How often do you find yourself carefully weighing your words, because you know one word is more suitable for what you mean or one resonates better with the audience. Your choice of words can largely affect the result of your message. That is verbal branding: everything you communicate with words surrounding your brand. In other words, creating brand differentiation through language. You can also call that brand language, and it’s a fundamental part of your identity and essential for brand interaction. The more specific your choice of words, the more clearly an image can be formed by your target audience.
Verbal brand identity
When you have a strong vision, the art is to convey this vision with your brand. Simon Sinek’s Golden Circle is a framework that explains that a vision revolves around the ‘why’ behind what we do and what problem we want to solve. It is then a question of how we can achieve this in an effective way and what activities are involved. Developing a verbal brand identity unfortunately takes more than this. When creating this identity you also need to know who you are as a brand. What do you stand for and how do you behave? Only when you figure these things out you can get to the core of your brand. The brand identity enables you to communicate with the outside world. Developing an identity and name is all about making choices. Because if you want to be everything, for everyone, you are ultimately nothing to nobody.

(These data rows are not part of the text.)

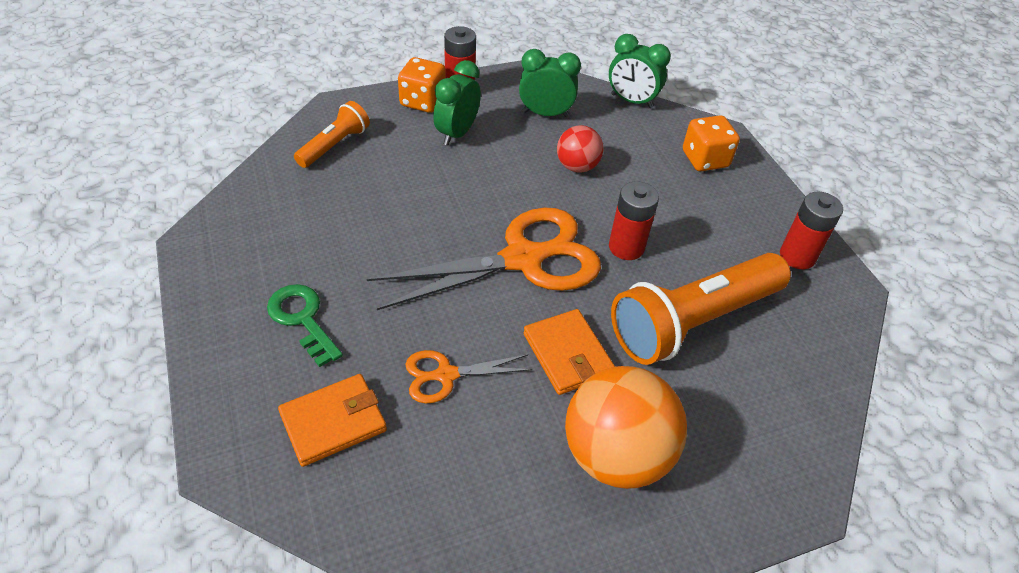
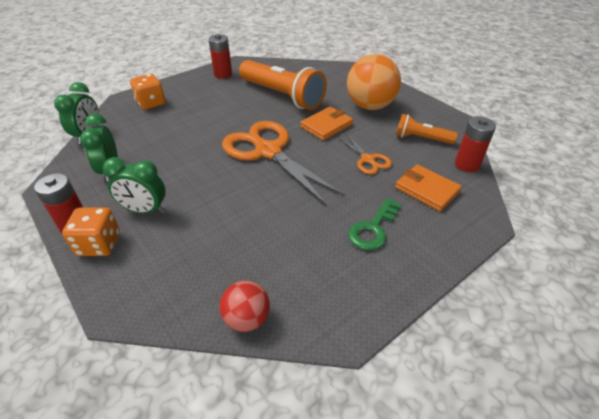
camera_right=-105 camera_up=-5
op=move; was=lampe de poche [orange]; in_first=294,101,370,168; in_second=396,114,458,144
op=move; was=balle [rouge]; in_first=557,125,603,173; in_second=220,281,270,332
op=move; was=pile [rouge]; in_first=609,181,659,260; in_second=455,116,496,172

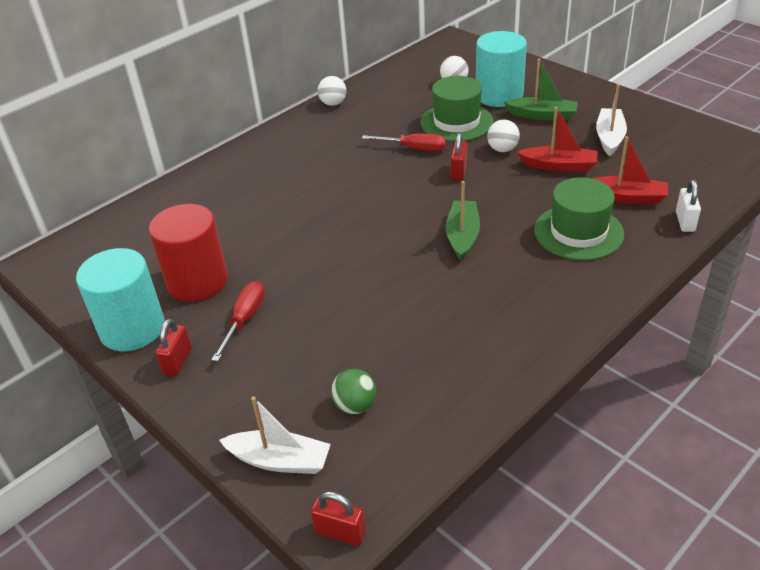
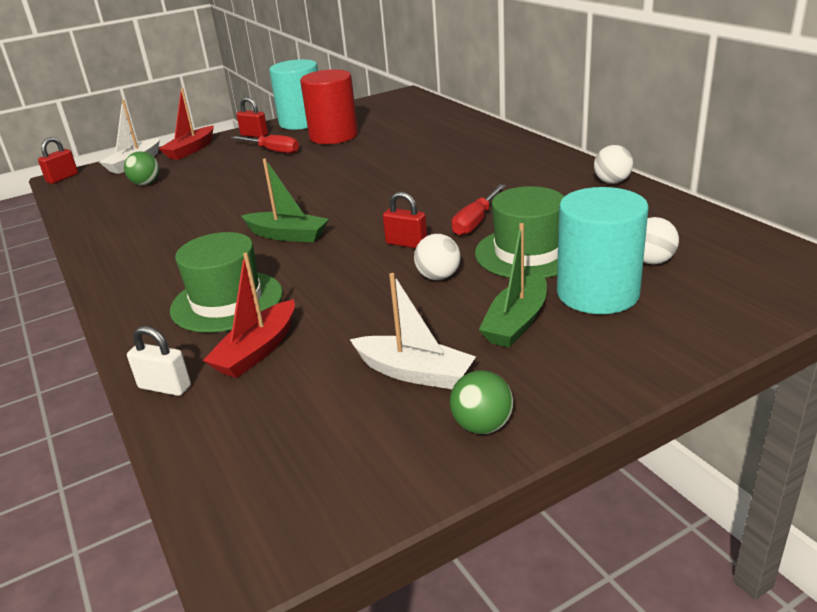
camera_right=105 camera_up=-10
op=insert; now=balle [vert]; in_second=450,370,513,434
op=move; was=bateau [rouge]; in_first=517,107,597,172; in_second=159,88,214,160

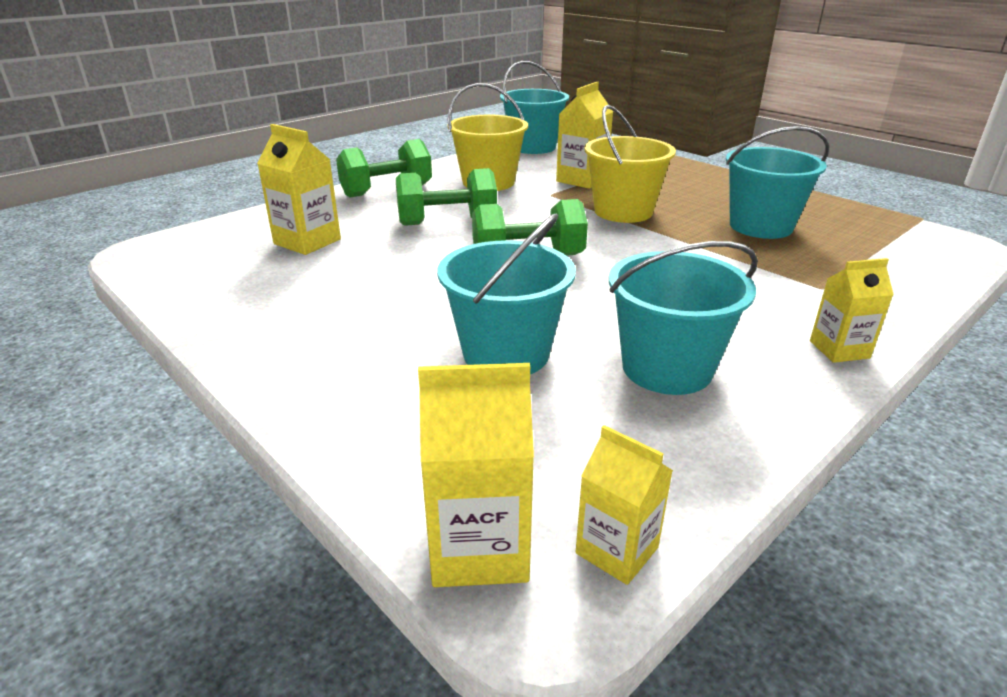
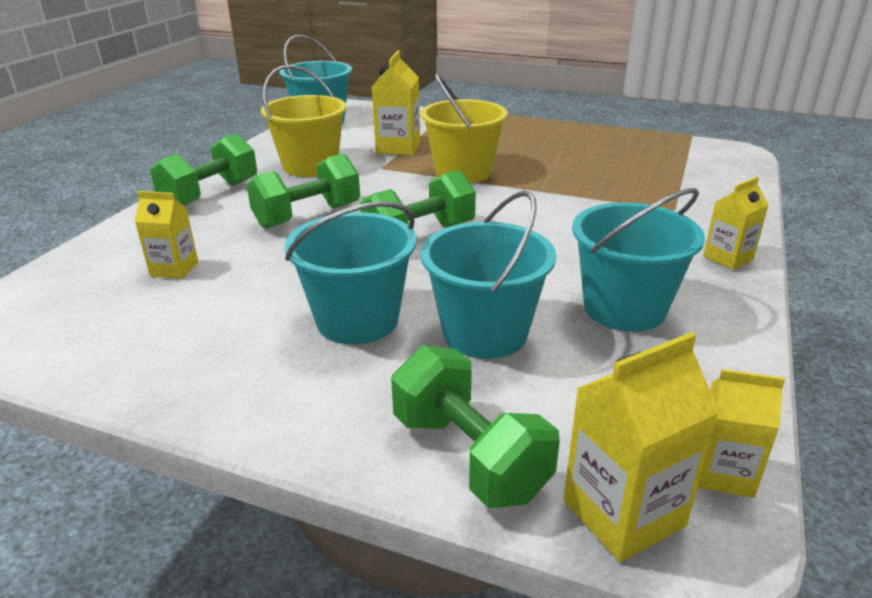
camera_right=-25 camera_up=0
op=insert; now=haltère [vert]; in_second=391,345,560,508
op=move; was=seau [turquoise]; in_first=726,126,829,239; in_second=285,202,416,344
op=resize; was=brique de lait [jaune]; in_first=257,124,341,255; in_second=134,191,198,279; ratio=0.65

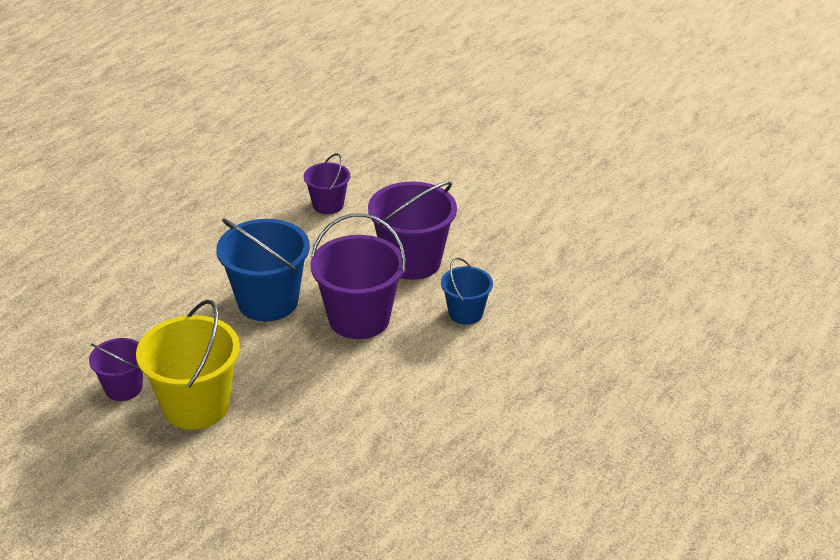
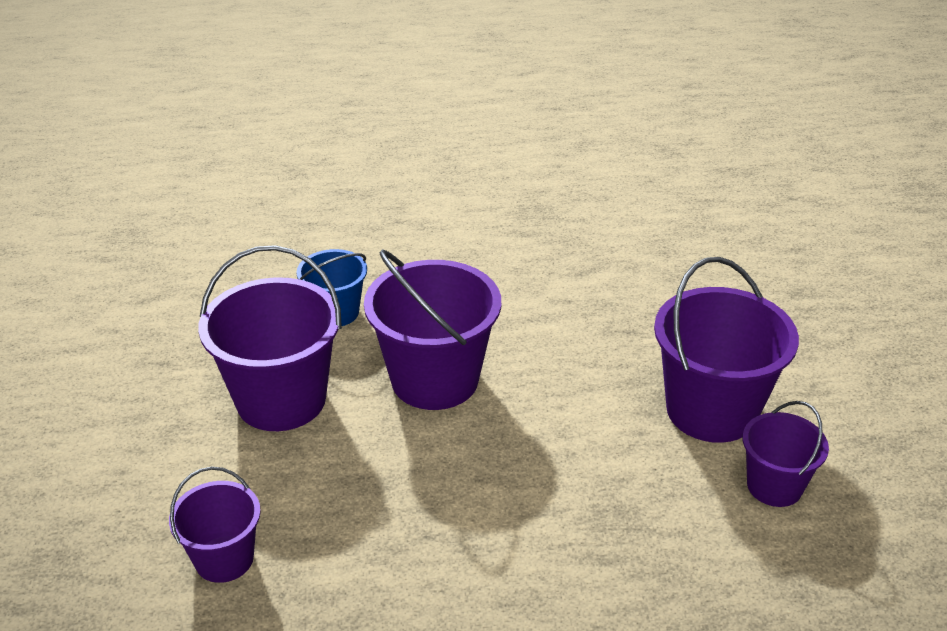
camera_right=-130 camera_up=0
op=delete; was=seau [bleu]; in_first=216,218,310,321
op=recolor; was=seau [jaune]; now=seau [violet]; in_first=136,300,240,430; in_second=654,257,799,443

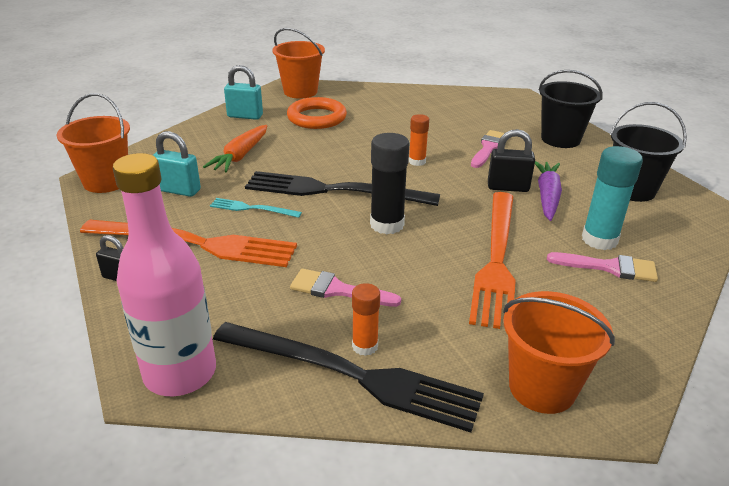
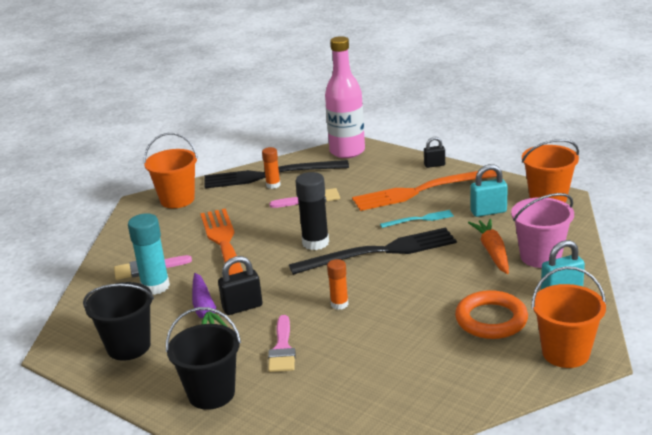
camera_right=155 camera_up=-5
op=insert; now=seau [rose]; in_second=511,193,574,268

Making choices is of importance in name creation. It is only possible to incorporate 1, 2 or a maximum of 3 elements of your brand when creating a name. This is when we talk about name positioning. These are elements that remain very close to your brand identity. Your name is often the first touchpoint between a brand and the target audience. This is why naming forms an extremely important part of your brand identity and image. It is a point of differentiation, it helps you position yourself in the market, gives strength to the brand, enables you to communicate more than just what you see, and above all makes something nameable.
We concluded the presentation on Thursday with a case for which the attendees got to work with naming themselves. They were asked the same question we once received by Vogelaar Vredehof. “Develop a name for this ‘juicy, sweet, crunchy and slightly acidic apple that has a bite to it’, which would be suitable for the shelves of a large supermarket chain (Albert Heijn, but we didn’t tell them that), and is grown in the Netherlands for all Dutch people.’’ The groups came up with names and slogans for the apple, by successively associating, creating and selecting.